Maps, floor plans, and interviews with former workers indicate that throughout its history, the Industrial complex consisted of work areas or shops, all connected by doors, passageways, and bridges. Throughout the years, small units were added onto the main building and into the grounds out front.
In 1947, the post-war boom demanded extensive expansion, and the firm constructed a major addition to the northwest for glass cutting, removed many of the small buildings, and replaced with corrugated steel much of the original corrugated iron that had covered portions of the blowing room.
When the plant closed in 1983, the original cutting room on the second floor still contained the old freight elevator. The cutting room floor was diagonally laid with maple and white pine boards, and almost four dozen windows let the light pour in.

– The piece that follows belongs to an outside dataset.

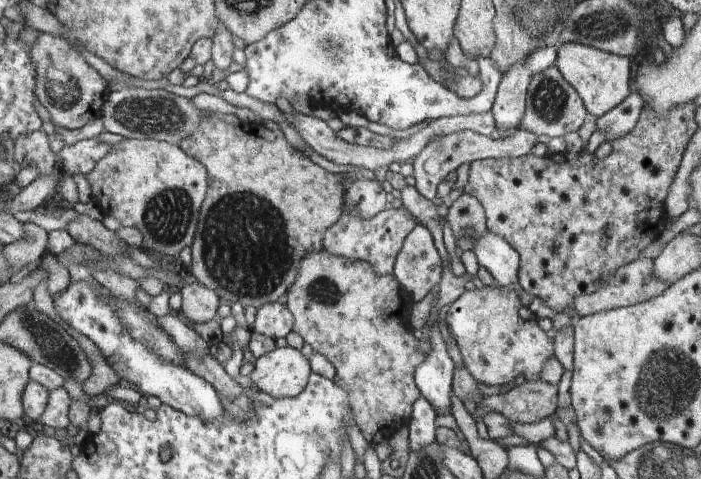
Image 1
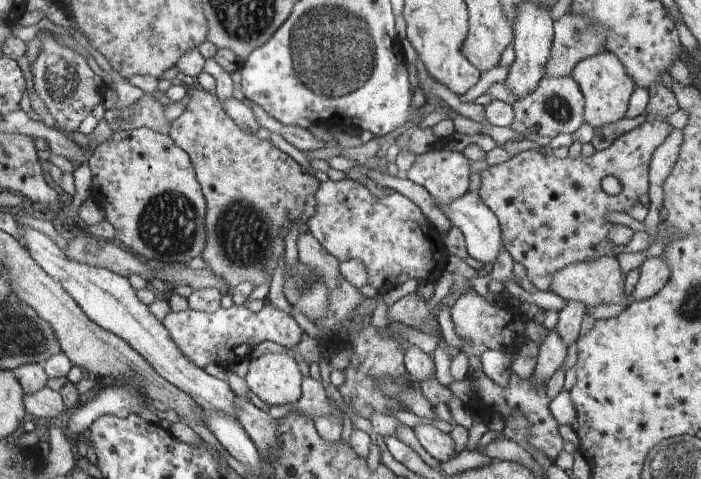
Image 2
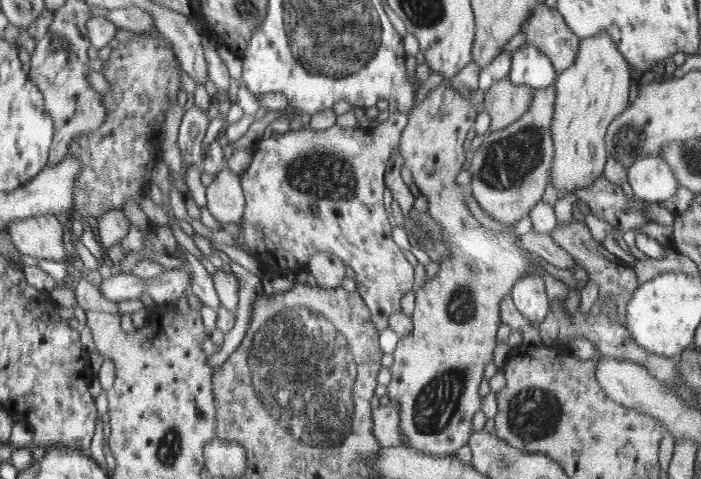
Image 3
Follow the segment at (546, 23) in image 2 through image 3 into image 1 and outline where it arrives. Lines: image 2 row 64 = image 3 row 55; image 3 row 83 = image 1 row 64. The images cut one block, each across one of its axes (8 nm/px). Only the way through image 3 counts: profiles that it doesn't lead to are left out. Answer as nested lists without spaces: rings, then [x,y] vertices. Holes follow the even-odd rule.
[[[543,46],[542,48],[537,48],[524,62],[516,62],[508,72],[502,75],[491,108],[496,130],[500,132],[502,139],[514,136],[514,134],[520,130],[520,122],[523,121],[524,113],[526,112],[528,84],[530,84],[532,78],[534,78],[534,74],[540,74],[540,72],[544,72],[548,66],[555,64],[556,54],[557,47]]]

The massive blowing room was the heart of the building. Eighty by eighty feet, it still houses the magnificent brick stack, furnace, and fourteen clay ovens, or pots. The stack rises approximately thirty feet from the floor to its point of penetration through the hipped roof. All of the late nineteenth-century wooden and metal structural members of the dramatic roof trussing are exposed–literally hundreds of posts, girders, bolsters, rafters, bridges, and sills. High up on the roof are the louvered vents of the lantern, which were manually opened and closed to allow hot air to escape and cool air to enter.